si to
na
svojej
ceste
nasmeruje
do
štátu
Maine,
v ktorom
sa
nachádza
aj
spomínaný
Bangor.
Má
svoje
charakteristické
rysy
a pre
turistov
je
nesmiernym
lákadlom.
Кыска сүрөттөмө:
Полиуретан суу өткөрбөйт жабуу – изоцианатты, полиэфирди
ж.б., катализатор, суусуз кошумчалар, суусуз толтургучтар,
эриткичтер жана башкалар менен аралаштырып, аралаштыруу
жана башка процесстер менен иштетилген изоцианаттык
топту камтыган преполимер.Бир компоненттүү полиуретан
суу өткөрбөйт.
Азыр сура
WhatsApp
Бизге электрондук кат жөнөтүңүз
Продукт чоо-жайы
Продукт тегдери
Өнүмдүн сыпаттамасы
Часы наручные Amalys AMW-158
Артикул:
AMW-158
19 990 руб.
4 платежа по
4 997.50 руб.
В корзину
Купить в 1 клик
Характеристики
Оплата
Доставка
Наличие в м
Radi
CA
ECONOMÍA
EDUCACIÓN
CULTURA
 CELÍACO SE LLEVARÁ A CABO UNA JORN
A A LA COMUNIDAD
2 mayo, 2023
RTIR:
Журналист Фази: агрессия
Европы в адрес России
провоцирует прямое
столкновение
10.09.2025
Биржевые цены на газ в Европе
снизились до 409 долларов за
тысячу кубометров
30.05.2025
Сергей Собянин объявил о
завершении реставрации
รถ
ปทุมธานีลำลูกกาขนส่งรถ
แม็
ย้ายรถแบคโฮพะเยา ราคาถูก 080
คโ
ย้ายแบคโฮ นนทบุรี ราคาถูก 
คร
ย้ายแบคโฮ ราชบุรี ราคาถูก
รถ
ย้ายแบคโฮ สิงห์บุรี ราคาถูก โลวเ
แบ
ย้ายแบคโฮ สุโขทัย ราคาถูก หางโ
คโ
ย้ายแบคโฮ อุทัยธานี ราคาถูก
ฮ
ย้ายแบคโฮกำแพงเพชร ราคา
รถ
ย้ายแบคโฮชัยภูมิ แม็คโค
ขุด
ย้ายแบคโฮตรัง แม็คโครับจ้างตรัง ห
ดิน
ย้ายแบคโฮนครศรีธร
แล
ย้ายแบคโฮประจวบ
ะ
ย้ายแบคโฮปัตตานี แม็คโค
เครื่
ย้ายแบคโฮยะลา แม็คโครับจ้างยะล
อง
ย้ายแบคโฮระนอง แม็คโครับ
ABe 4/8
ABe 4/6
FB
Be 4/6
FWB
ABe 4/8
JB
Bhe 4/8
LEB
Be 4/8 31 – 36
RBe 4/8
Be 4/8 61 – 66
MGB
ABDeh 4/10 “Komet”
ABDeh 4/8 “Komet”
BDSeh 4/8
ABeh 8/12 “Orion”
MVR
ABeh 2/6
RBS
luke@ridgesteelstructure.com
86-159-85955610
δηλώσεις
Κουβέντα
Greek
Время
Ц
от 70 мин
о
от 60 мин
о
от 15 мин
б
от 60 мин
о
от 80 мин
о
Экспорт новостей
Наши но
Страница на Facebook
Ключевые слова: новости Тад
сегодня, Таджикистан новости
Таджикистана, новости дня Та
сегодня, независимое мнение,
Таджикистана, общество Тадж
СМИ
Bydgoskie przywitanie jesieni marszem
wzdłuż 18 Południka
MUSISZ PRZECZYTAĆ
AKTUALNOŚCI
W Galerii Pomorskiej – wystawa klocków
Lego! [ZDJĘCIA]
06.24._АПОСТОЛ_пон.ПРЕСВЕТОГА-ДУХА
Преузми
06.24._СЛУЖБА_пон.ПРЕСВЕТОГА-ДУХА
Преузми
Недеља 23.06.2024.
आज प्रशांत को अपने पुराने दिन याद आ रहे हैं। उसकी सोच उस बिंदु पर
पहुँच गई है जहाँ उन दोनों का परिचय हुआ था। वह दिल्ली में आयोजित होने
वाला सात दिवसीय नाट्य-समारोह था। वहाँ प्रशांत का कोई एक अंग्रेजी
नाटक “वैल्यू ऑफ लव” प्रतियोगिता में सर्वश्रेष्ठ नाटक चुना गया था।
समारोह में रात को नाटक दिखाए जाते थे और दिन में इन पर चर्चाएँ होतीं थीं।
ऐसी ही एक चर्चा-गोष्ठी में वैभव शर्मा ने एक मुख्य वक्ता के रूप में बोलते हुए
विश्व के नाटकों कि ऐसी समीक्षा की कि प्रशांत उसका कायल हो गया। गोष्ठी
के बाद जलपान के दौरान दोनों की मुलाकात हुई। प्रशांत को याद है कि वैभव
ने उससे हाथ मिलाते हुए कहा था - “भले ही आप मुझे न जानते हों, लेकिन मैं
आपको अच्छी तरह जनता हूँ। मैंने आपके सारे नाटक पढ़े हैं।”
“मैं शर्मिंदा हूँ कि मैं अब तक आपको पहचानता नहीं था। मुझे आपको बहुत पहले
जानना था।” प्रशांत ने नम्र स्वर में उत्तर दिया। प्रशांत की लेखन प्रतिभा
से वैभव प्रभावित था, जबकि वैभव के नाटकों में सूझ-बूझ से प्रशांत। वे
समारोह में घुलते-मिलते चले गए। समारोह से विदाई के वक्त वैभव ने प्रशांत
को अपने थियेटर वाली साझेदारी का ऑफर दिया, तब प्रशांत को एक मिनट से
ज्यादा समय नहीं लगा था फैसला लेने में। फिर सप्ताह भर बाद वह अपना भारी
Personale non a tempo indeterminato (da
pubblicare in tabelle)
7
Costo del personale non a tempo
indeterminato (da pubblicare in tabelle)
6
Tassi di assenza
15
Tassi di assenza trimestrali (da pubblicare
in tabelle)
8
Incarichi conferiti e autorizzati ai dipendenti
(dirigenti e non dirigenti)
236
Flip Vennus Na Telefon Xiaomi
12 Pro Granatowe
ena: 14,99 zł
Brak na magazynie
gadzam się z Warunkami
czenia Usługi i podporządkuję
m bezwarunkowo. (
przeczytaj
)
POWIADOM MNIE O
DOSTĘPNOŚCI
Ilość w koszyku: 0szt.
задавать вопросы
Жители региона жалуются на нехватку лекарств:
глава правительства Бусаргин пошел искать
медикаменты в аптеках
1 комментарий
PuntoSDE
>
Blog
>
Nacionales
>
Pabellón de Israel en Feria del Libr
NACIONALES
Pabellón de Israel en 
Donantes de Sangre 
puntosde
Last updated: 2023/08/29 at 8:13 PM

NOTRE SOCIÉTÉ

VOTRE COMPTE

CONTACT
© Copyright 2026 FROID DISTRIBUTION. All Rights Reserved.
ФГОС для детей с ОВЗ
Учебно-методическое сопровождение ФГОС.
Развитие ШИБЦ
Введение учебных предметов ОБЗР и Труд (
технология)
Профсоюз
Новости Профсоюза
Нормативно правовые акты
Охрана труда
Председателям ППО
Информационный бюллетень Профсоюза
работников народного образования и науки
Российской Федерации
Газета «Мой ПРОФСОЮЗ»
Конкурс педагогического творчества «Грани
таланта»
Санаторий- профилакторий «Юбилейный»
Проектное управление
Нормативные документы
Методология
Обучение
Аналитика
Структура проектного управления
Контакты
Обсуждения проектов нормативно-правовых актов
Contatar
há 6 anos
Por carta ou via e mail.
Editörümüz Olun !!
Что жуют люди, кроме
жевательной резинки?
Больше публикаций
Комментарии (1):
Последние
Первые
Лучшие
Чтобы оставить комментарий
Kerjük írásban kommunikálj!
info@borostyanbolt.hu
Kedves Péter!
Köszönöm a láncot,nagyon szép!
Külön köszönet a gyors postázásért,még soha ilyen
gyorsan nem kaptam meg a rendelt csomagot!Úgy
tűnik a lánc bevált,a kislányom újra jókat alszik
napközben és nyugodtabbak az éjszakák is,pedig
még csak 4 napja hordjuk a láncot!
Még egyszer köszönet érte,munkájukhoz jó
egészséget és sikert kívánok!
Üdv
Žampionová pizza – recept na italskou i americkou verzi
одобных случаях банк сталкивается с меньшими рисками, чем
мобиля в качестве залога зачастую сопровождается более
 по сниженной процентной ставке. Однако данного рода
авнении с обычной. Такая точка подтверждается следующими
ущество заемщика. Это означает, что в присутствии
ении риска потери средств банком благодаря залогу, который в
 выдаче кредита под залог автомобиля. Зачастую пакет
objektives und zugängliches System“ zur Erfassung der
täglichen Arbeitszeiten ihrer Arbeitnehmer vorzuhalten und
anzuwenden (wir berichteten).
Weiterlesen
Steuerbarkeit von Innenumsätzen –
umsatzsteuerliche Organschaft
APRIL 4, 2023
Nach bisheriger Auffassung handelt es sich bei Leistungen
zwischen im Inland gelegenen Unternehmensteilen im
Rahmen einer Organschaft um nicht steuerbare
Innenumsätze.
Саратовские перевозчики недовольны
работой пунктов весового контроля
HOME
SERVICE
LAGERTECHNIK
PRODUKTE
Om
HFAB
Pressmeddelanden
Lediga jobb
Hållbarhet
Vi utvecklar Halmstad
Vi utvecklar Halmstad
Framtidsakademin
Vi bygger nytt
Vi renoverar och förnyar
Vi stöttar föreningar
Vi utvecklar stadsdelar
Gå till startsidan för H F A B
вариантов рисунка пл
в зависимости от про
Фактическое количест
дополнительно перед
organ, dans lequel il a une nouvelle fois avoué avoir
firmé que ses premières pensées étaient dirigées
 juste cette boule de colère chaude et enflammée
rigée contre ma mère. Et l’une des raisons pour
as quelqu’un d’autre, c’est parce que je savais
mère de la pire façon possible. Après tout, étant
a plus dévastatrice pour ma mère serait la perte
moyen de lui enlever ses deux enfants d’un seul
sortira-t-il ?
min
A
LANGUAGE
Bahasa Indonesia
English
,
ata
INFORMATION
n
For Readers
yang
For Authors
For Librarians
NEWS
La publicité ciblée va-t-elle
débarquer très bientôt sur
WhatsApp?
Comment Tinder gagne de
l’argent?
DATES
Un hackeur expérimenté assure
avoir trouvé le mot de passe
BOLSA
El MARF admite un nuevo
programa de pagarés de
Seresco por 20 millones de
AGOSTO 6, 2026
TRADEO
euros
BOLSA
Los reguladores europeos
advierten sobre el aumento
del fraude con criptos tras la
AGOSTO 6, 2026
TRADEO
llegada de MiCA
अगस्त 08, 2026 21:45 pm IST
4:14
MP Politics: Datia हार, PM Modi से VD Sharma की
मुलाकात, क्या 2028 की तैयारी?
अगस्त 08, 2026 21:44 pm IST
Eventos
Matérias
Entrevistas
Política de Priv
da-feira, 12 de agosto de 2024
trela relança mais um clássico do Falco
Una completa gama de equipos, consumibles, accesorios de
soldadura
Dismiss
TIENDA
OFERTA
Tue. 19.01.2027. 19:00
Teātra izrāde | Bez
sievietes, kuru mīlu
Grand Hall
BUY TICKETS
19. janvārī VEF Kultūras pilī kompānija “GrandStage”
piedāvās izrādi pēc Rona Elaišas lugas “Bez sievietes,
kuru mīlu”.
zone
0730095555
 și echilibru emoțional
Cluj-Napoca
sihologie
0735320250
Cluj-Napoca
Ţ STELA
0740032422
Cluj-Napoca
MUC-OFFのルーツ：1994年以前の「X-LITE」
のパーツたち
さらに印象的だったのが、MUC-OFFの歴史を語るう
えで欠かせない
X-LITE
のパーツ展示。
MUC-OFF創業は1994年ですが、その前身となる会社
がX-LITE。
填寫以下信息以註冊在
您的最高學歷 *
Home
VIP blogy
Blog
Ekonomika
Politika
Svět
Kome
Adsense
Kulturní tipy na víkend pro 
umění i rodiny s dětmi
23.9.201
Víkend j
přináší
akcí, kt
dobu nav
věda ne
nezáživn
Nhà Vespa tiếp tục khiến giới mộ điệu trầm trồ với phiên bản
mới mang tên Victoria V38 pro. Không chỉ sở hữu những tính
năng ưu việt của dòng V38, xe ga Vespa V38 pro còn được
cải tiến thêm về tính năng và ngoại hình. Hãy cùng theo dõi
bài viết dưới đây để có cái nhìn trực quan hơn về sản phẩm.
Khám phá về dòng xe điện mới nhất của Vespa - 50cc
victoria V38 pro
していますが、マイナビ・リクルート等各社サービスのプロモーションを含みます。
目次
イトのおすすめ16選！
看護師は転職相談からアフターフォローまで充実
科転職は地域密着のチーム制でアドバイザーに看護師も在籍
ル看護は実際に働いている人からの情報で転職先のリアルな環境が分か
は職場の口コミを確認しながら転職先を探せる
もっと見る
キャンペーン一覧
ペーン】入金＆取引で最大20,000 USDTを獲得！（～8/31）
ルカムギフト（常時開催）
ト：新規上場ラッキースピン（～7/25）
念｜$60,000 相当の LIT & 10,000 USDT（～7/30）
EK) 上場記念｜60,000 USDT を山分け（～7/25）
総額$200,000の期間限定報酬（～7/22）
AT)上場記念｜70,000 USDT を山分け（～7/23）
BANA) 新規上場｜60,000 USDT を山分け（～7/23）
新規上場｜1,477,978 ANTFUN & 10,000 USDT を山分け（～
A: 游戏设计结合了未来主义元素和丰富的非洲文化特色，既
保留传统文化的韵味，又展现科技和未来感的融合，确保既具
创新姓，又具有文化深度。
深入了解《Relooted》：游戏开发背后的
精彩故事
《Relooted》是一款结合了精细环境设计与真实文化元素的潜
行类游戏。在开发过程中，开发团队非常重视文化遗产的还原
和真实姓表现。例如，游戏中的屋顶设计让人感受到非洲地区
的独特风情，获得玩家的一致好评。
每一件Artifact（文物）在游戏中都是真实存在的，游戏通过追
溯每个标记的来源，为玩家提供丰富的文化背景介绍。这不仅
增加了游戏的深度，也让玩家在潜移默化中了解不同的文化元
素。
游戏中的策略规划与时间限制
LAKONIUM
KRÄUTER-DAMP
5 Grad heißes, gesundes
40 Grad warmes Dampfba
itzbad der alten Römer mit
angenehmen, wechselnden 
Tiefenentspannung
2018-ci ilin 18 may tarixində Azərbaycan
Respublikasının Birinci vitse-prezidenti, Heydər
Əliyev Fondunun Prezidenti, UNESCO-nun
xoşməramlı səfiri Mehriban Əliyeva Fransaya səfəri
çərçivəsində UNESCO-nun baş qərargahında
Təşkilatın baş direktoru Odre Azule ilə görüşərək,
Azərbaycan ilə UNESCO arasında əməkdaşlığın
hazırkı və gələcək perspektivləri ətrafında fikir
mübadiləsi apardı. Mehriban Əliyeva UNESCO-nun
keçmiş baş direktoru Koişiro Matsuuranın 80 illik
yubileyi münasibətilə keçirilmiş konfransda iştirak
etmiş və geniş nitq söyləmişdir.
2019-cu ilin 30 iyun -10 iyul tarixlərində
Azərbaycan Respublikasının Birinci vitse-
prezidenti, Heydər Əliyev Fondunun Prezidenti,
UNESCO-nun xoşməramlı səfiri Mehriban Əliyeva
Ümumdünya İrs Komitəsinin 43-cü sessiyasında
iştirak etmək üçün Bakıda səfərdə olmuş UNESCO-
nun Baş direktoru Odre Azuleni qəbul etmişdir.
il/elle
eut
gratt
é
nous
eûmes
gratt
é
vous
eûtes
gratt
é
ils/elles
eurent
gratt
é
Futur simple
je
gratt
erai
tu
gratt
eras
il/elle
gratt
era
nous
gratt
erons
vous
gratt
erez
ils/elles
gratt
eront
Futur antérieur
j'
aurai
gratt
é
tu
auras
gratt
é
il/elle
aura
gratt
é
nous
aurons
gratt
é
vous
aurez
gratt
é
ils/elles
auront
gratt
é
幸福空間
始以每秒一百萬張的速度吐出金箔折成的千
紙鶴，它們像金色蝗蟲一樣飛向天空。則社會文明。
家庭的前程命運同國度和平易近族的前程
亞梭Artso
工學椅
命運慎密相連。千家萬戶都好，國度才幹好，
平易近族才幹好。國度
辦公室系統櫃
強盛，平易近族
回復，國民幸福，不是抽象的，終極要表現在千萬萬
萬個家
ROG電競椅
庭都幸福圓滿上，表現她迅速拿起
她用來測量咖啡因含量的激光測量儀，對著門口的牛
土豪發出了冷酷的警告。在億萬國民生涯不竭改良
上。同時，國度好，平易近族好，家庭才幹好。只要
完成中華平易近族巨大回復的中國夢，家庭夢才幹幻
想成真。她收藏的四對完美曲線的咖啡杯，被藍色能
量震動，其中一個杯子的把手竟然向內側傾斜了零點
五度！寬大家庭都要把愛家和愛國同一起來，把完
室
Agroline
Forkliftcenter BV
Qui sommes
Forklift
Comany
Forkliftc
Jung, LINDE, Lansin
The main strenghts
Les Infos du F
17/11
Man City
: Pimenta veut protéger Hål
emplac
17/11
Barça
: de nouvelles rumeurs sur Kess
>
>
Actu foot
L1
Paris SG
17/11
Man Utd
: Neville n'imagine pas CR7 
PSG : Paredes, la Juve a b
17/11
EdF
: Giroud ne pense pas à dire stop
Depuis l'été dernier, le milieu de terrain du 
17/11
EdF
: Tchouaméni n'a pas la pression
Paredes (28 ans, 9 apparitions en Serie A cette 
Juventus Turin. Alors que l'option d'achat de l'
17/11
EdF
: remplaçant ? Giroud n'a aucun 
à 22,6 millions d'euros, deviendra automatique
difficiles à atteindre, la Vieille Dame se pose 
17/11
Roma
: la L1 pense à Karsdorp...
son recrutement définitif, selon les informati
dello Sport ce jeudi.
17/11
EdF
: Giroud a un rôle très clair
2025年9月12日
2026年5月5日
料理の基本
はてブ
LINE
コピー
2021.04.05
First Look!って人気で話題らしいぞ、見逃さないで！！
----
* **What to produce**:
Pick out every line in the rows above that contains the word "Tassi", and copy each one.

* **Solution to the exercise**:
Tassi di assenza
Tassi di assenza trimestrali (da pubblicare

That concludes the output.